4WD usually refers to a vehicle more like a Subaru Forester than a Ram, at least in my dialect of English. And while I'm at it, we don't use the word "truck" here to refer to anything other than actual trucks. What Americans often call a truck would usually be called a "ute", though that's a relatively imprecise use of the term compared to the more traditional ute I linked above.
And, to be clear, I'm pretty anti-Forester, too, because most people rarely if ever use them in a way that actually needs that vehicle. But they're definitely less obnoxious than yank tanks.
The point here isn't that there is literally zero possible use case for them. It's that the use case is so vanishingly small that bringing it up as a defence to criticism of those vehicles is just annoying and comes across as (even if you did not intend it this way) an attempt to derail the conversation in bad faith.
Oh... I think in my part of the world, most people picture a pickup truck when they think of a 4WD vehicle, although other vehicles like a Forester or Jeep would also be included.
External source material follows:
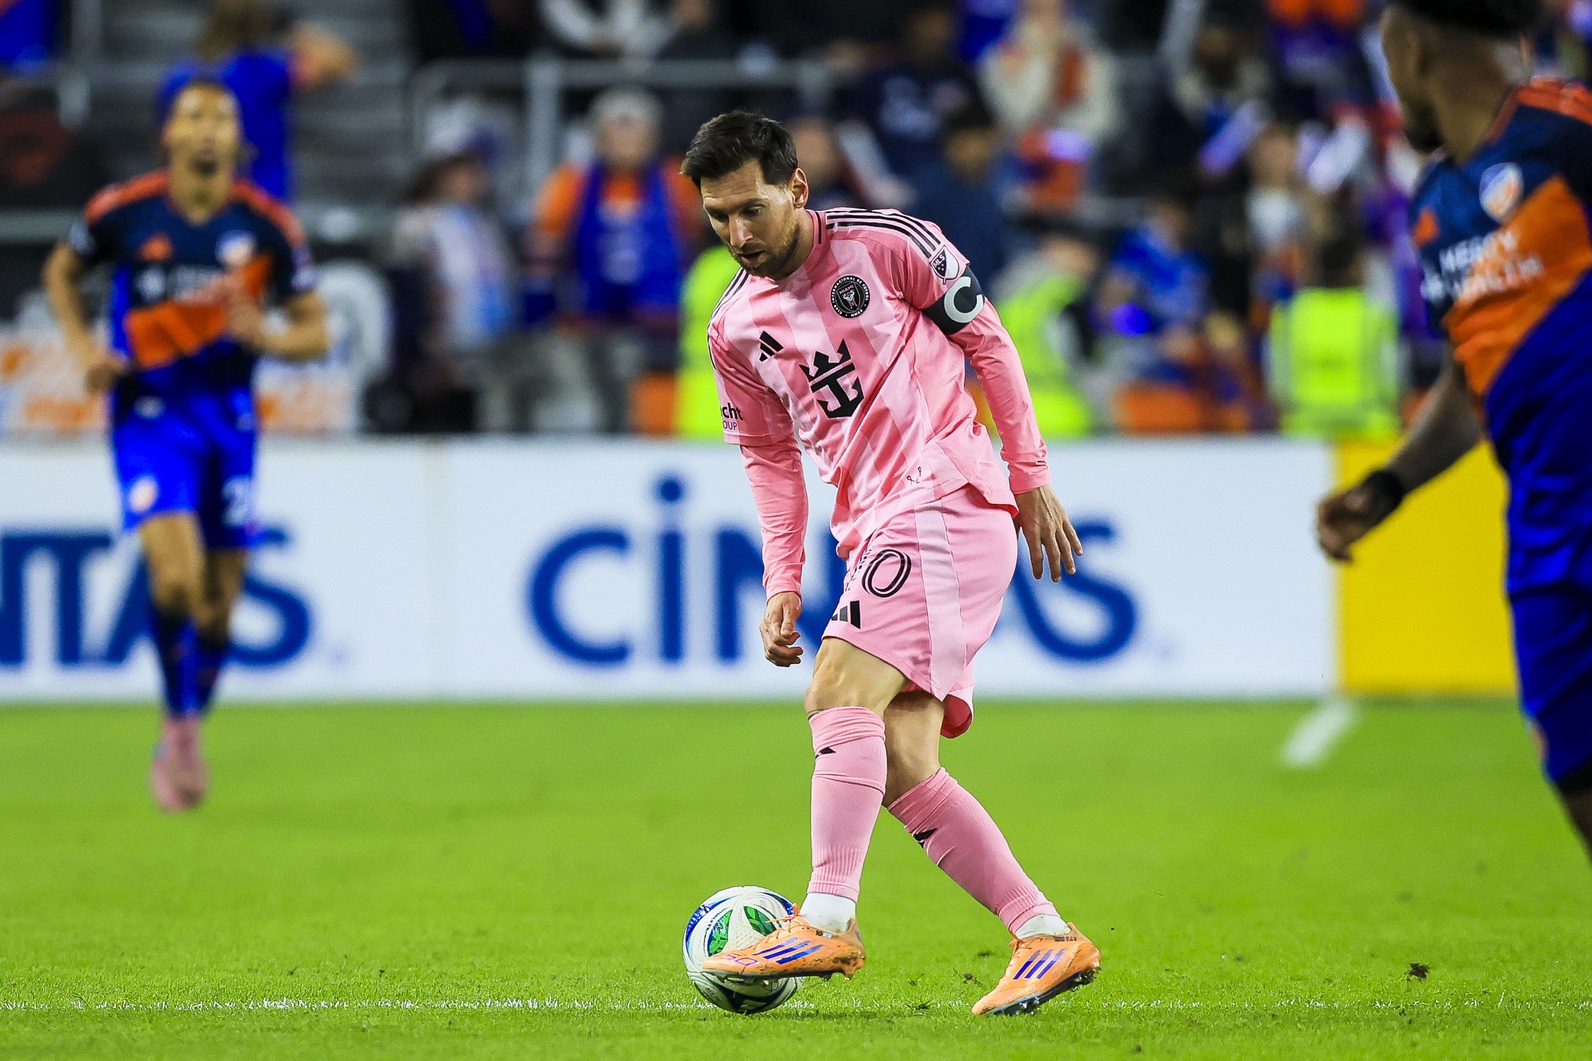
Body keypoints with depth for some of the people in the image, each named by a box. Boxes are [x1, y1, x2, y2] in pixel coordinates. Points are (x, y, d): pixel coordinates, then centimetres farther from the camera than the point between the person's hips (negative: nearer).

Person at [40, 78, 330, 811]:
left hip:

I guess for me, I know enough non-city people who have vehicle needs that very regularly involve hauling, towing, driving off-road (or on barely-a-road surfaces), etc. that it doesn't seem weird or wasteful to me that they own a truck, even though yes they also use them to pick up groceries. There's great benefit in the versatility, which other vehicles don't easily match, and I don't think the number of people who need that versatility is vanishingly small.
In the city though, yeah... Almost nobody needs a truck in the city.
I should probably also add that I'm from a country with an especially low rural population. I'm from the state with the highest proportion of rural population, and we have 50% in our capital city alone.
That makes sense. Different populations have different needs! Maybe in your part of the world, things are set up so that even the rural folk can meet their truck needs some other way... I think that's totally possible for much of the world, even if it's not practical for, say, most of Saskatchewan.